Another study in another popular population bottleneck in Israel (Leshem and Yom-Tov 1998) found that migrating soarers use three main topographically determined routes in both directions in the autumn and the spring; an eastern route along the western edge of the central mountain range; an eastern route along the Jordan Valley and the Dead Sea towards the Sinai, merging with the western route in autumn; and a southern-Elat mountains route. Wind was also important, as in the morning breeze from the Mediterranean Sea shifted the migration path eastwards. This was also found to deflect the migration of the eastern route in the autumn. This route is favored when it moves over the eastern side of the central mountain range during the morning, as the sun creates thermals for soaring; in the afternoon the sea breezes deflect the path eastwards to the Jordan Valley. In the Elat mountains, the wind is affected by the southern Arava valley which moves the path in a north-south direction. Seasonally, it has been noticed that early autumn migrants move on an eastern route, but later migrants fly along the Mediterranean coast, possibly due to 'sub-optimal soaring conditions along the coastal plain during August' (ibid. 41). This is probably due to temperature differences between the land and sea, these differences declining and then disappearing by October. Species differences in routes were attributed to the avoidance of the Red Sea (Leshem and Yom-Tov 1998).

Another study, also focusing on this migration bottleneck in Israel (Spaar 1997) looked at the flight styles of migrating raptors. There was very little variation in the climbing rate of different species in thermal circling. The strength of thermal updrafts was the main determinant. Also, in interthermal gliding, heavier species had smaller gliding angles and glided faster, as gliding ability increased, than in lighter species. The Griffon vulture (Gyps fulvus) used soaring in a straight line whilst gliding. The Egyptian vulture was a soaring migrant.
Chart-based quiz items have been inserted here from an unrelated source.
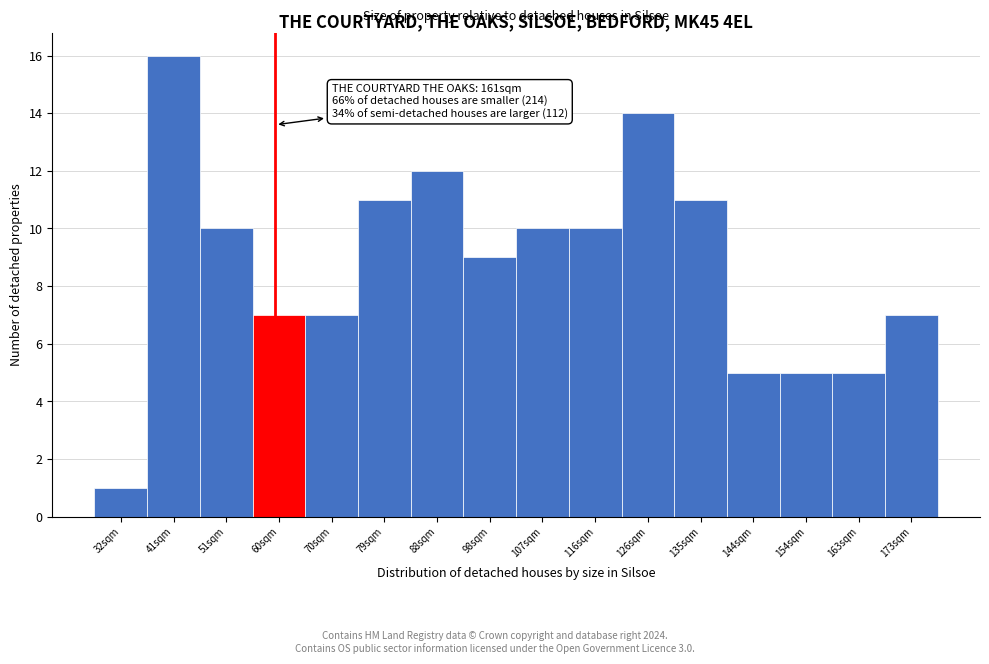

Reading left to right, what are all the values shown in this chart?

1	16	10	7	7	11	12	9	10	10	14	11	5	5	5	7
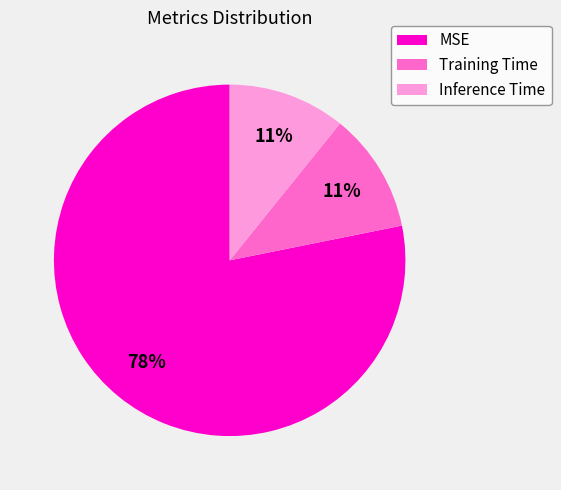

Which slice is the largest?

MSE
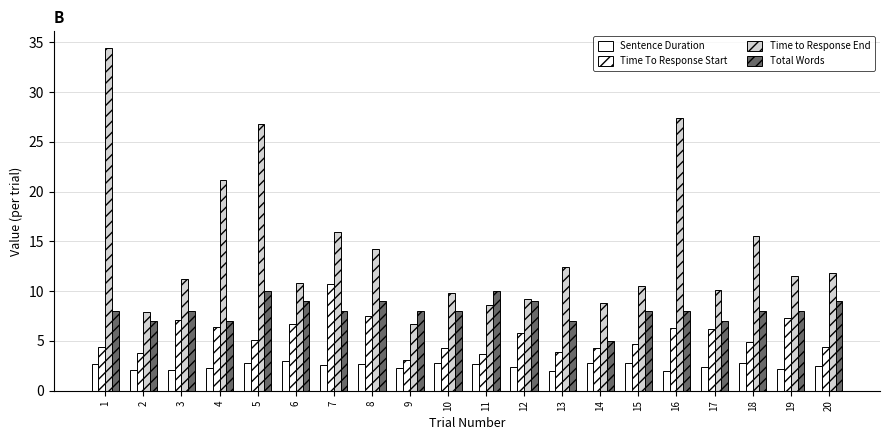

How many bars are there in total?

80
Seasonal climate change may also contribute to mammal migration. This may influence movements of vultures that follow migratory mammals for food. For example, as noted above, Griffon vultures being pure scavengers follow migratory herds of ungulates in the African savannas, unlike the smaller, more adaptive Hooded and Egyptian vulture, which must find smaller prey items when the ungulates migrate. In the past colonial times, migratory herds were much larger than at present (Meinertzhagen 1957; Dorst 1970). In India as well, there were large migrations of the Blackbuck Antilope cervicapra during the 19th century (Blanford 1907; Seshadri 1969). These migrations may have shaped the migratory foraging behavior of the Griffons. Vultures are dependent on ungulate mortality, due to disease, accidents, old age and starvation and these are highest towards the end of the dry season. This is due to the lowered protein content of the foraged vegetation, which contributes to a decline in the strength and health of ungulates (see Sinclair 1977; Houston 1983).
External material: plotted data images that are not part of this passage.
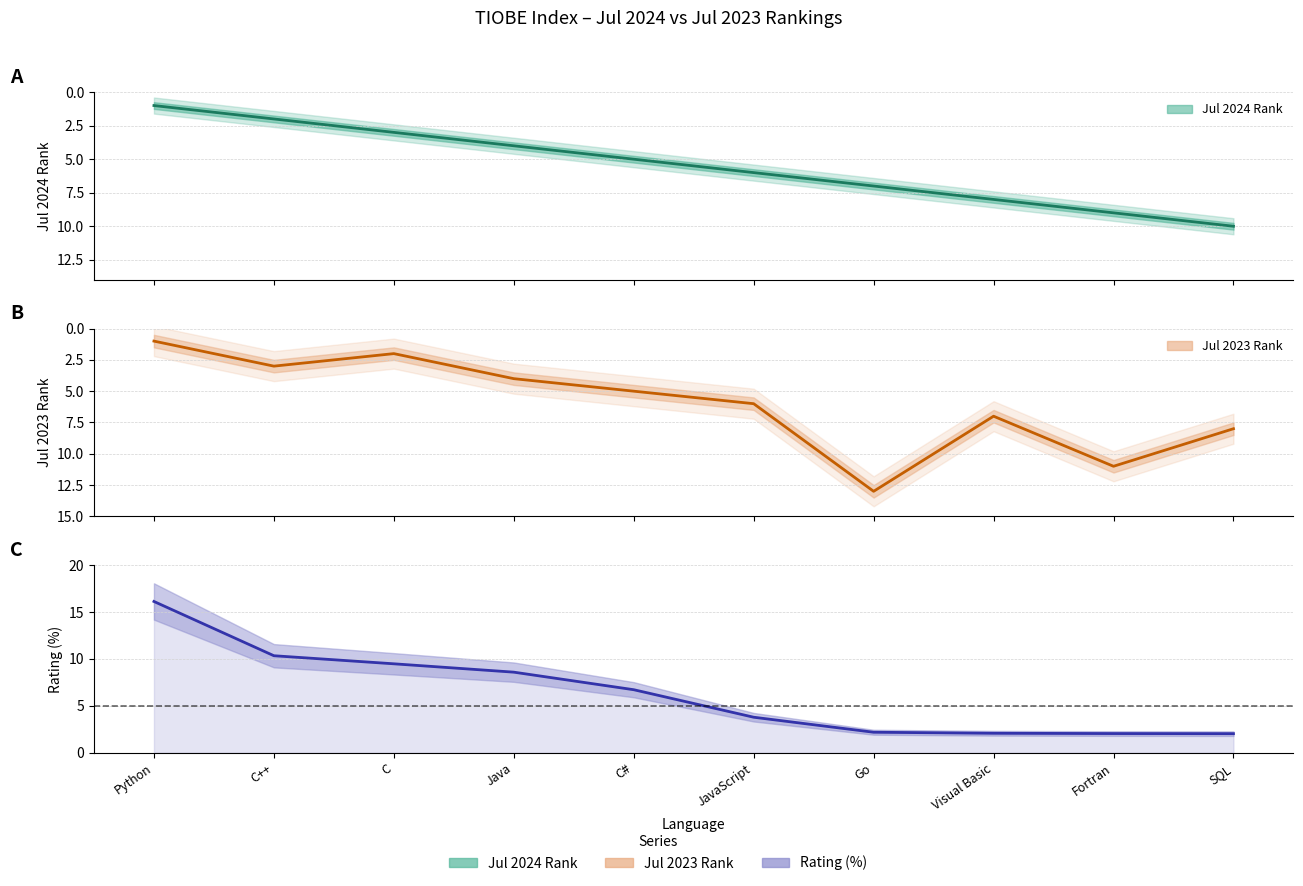

At which label does Jul 2024 Rank reach its minimum?

Python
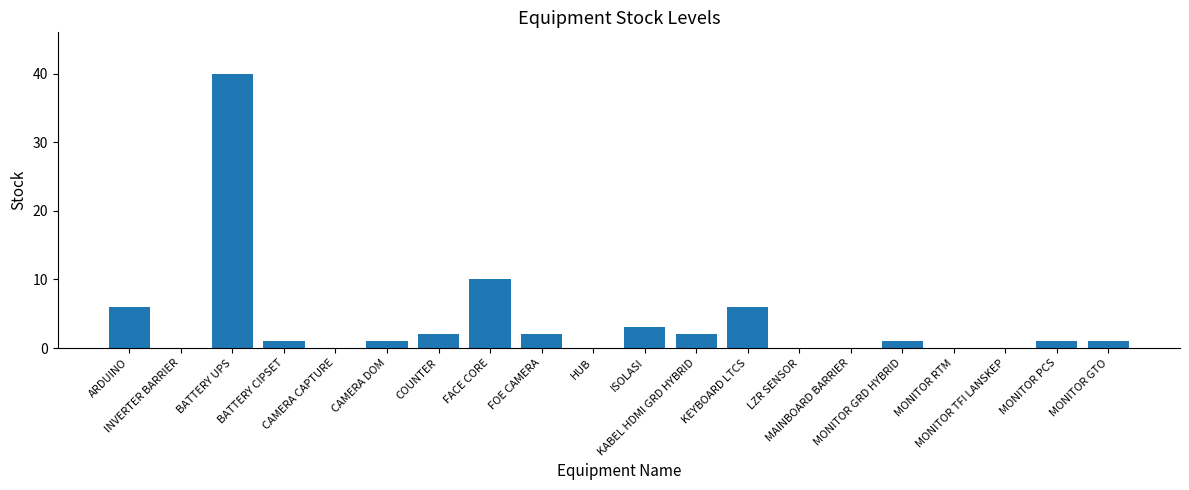

How many series are shown in this chart?

1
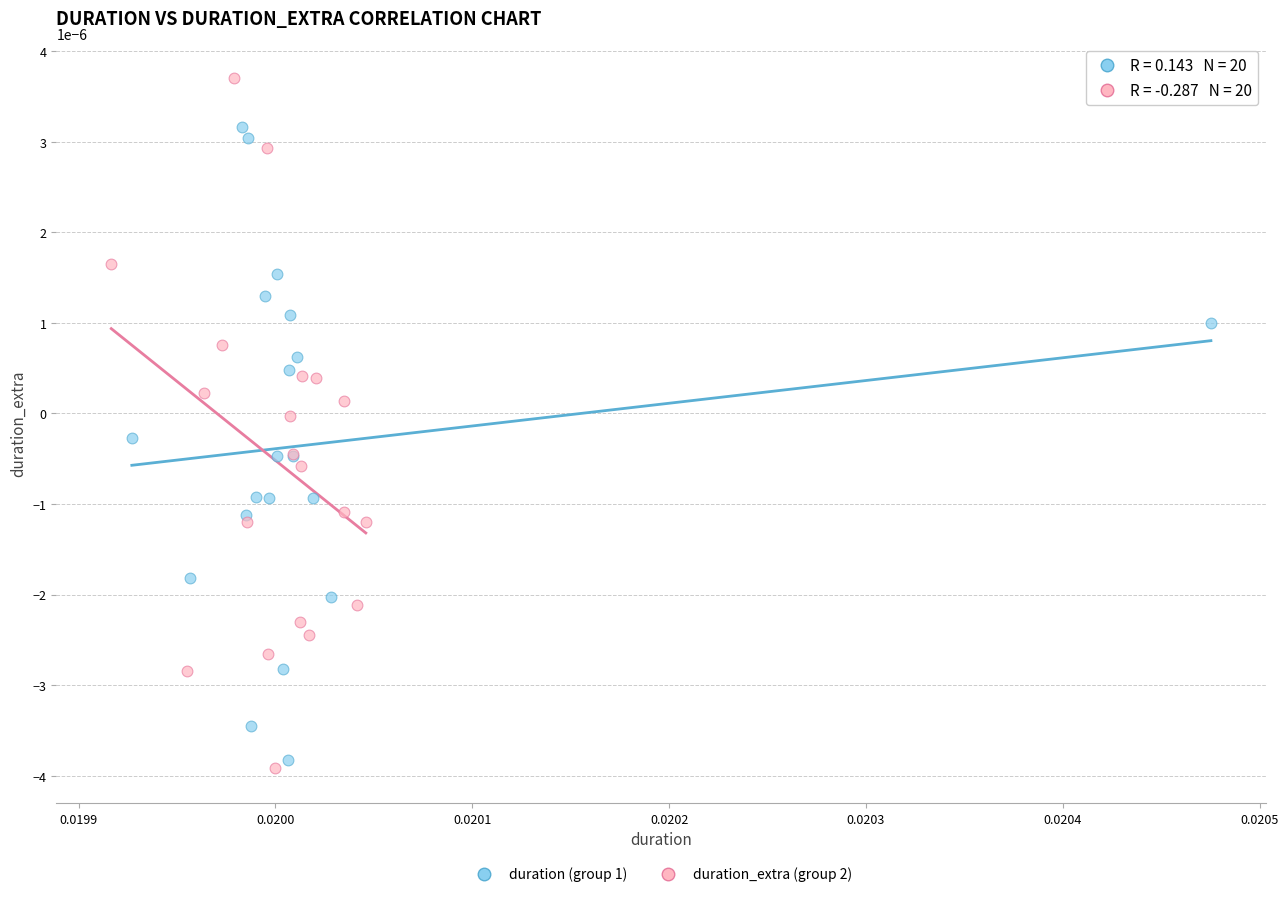

Which series contains the lowest Y value?

duration_extra (group 2)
The ungulate herds follow the movement of the Intertropical Convergence Zone. This zone is based on the movements of the sun and rain north across the Equator in April, May and June, staying north of the equator from July to September, and then moving south of the Equator again from October to December. This affects vultures, as ungulates are stronger during the rains, so vultures must follow the location of the period towards the end of the dry season, which varies in location. For example, the dry season in the Serengeti continues until August-October, when the rains slowly arrive as the Intertropical Convergence Zone moves south and the November rains begin. At this time the dry season is in Sudan. There, if vultures could fly distances, they could exploit weaknesses of the ungulates brought on by the regional occurrence of the dry season. This would mean a north-south migration, just in front of the rainbelt (Houston 1983). This study notes that in southern Africa, the seasonal rainbelt moves in a northwest-southeast line. The Griffons would have optimal feeding in the southeast (e.g., Zululand) in the dry season of June to September, and in southern Angola during the dry season of October to December.